You watched it with jap subs?

Probably simple words that were said on their own, if even that since I didn't care about actually learning Japanese

関係

99% with English subs and 1% raw

Is this kanji grid chart for the core deck? and how do i get it?

Consider this: He watched so much that if he learned and remembered a single japanese word from each episode he watched, he would probably be fluent by the end of it (assuming fluent just means fluent and not "near native level")

Wait I'm wrong. A single japanese word for every THREE episodes he watched.

をワイと結ぶ
尻を向けろ

I don't think I learn 1 word per 3 episodes. I think it's because Japanese sounds like nonsense to me. But I'm not talented in languages.
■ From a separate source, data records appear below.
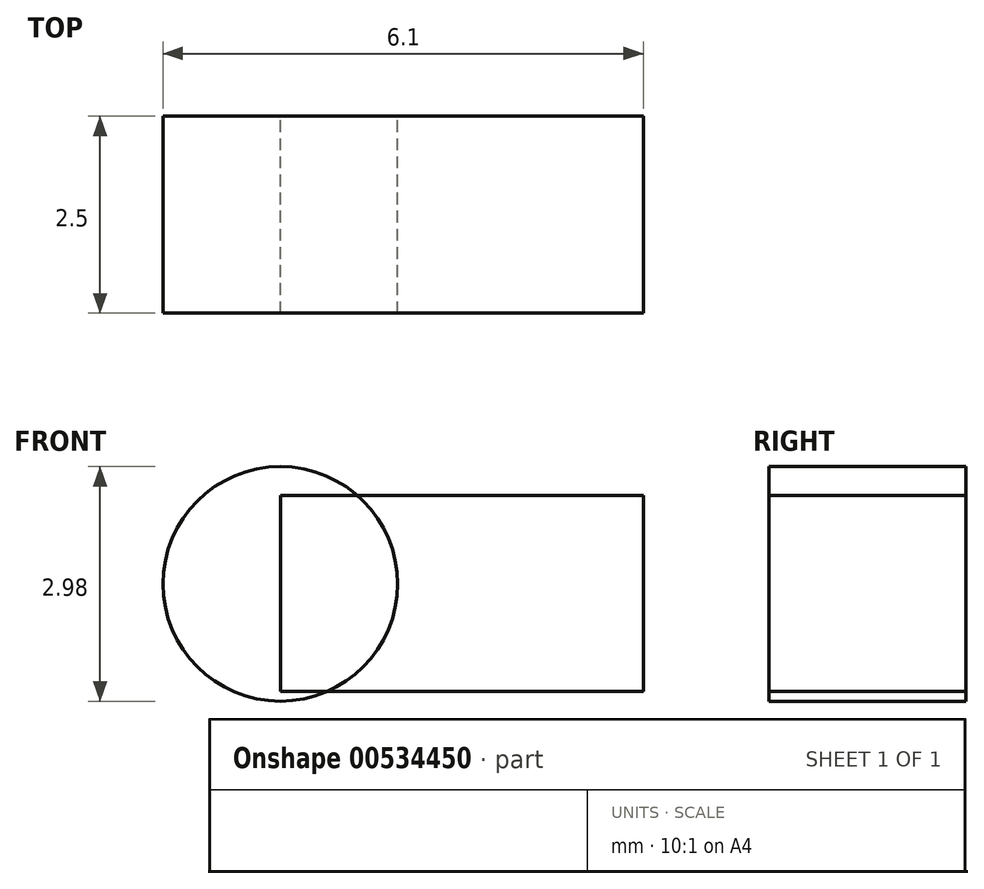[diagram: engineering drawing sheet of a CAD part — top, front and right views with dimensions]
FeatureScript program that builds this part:
annotation { "Feature Type Name" : "Feature", "Feature Type Description" : "" }
export const myFeature = defineFeature(function(context is Context, id is Id, definition is map)
    precondition{}
    {
        {
            var Q0;
            Q0=qCreatedBy(makeId("Front.planeOp"),FACE);
            var sketch = newSketch(context, id + "F0", { "sketchPlane" : qUnion([Q0])});
            skCircle(sketch, "E0", {"center": v(0, 0) * mm, "radius": 5.46 * mm});
            skCircle(sketch, "E1", {"center": v(0, 0) * mm, "radius": 4.04 * mm});
            skCircle(sketch, "E2", {"center": v(0, 0) * mm, "radius": 2.62 * mm});
            skCircle(sketch, "E3", {"center": v(0, 0) * mm, "radius": 1.68 * mm});
            skSolve(sketch);
        }
        {
            var Q0;
            Q0=makeQuery(id+"F0.imprint","IMPRINT",FACE,{"disambiguationData":[TD([[makeQuery(id+"F0.imprint","IMPRINT",EDGE,{"derivedFrom":sQuery(id+"F0.wireOp",EDGE,"E0")}),1.0]])]});
            var Q1;
            Q1=makeQuery(id+"F0.imprint","IMPRINT",FACE,{"disambiguationData":[TD([[makeQuery(id+"F0.imprint","IMPRINT",EDGE,{"derivedFrom":sQuery(id+"F0.wireOp",EDGE,"E2")}),1.0]])]});
            extrude(context, id + "F1", {"entities" : qUnion([Q0, Q1]), "depth" : 1.8 * mm, "offsetDistance" : 25 * mm});
        }
        {
            var Q0;
            Q0=makeQuery(id+"F1.opExtrude","SWEPT_BODY",BODY,{"disambiguationData":[OSD([sQuery(id+"F0.wireOp",EDGE,"E2"),sQuery(id+"F0.wireOp",EDGE,"E3")])]});
            var Q1;
            Q1=makeQuery(id+"F1.opExtrude","SWEPT_BODY",BODY,{"disambiguationData":[OSD([sQuery(id+"F0.wireOp",EDGE,"E0"),sQuery(id+"F0.wireOp",EDGE,"E1")])]});
            deleteBodies(context, id + "F2", {"entities" : qUnion([Q0, Q1])});
        }
        {
            var Q0;
            Q0=qCreatedBy(makeId("Front.planeOp"),FACE);
            var sketch = newSketch(context, id + "F3", { "sketchPlane" : qUnion([Q0])});
            skCircle(sketch, "E4", {"center": v(0, 0) * mm, "radius": 1.49 * mm});
            skSolve(sketch);
        }
        {
            var Q0;
            Q0 = qSketchRegion(id + "F3", true);
            extrude(context, id + "F4", {"entities" : qUnion([Q0]), "depth" : 2.5 * mm, "offsetDistance" : 25 * mm});
        }
        {
            var Q0;
            Q0=qCreatedBy(makeId("Front.planeOp"),FACE);
            var sketch = newSketch(context, id + "F5", { "sketchPlane" : qUnion([Q0])});
            skLineSegment(sketch, "E5.bottom", {"start": v(0, 1.13) * mm, "end": v(4.61, 1.13) * mm});
            skLineSegment(sketch, "E5.top", {"start": v(0, -1.36) * mm, "end": v(4.6, -1.36) * mm});
            skLineSegment(sketch, "E5.left", {"start": v(0, 1.13) * mm, "end": v(0, -1.36) * mm});
            skLineSegment(sketch, "E5.right", {"start": v(4.61, 1.13) * mm, "end": v(4.61, -1.36) * mm});
            skSolve(sketch);
        }
        {
            var Q0;
            Q0=makeQuery(id+"F5.imprint","IMPRINT",FACE,{"disambiguationData":[TD([[makeQuery(id+"F5.imprint","IMPRINT",EDGE,{"derivedFrom":sQuery(id+"F5.wireOp",EDGE,"E5.bottom")}),-1.0]])]});
            var Q1;
            Q1=makeQuery(id+"F4.opExtrude","CAP_FACE",FACE,{"disambiguationData":[OSD([sQuery(id+"F3.wireOp",EDGE,"E4")])],"isStart":false});
            extrude(context, id + "F6", {"entities" : qUnion([Q0]), "endBound" : BoundingType.UP_TO_SURFACE, "depth" : 25 * mm, "endBoundEntityFace" : qUnion([Q1]), "offsetDistance" : 25 * mm});
        }
    });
You just need to listen to more Japanese, eventually it starts making sense. Will be faster if you know some words already so you can start picking up those words from the mess of sounds you are hearing

Maybe not, but that's an average. It could be one word per 10 episodes at first then slowly speed up to 1 word per episode by the time he knew 4000 words or so,then slow down again later. 10000 hours is a lot of time.

Like, every if every time you watch anime you learn the words that are said as single word exclamations like おいしい! and ひどい! and nothing else, you'll still probably be learning at least 1 word per 3 episodes for quite a while.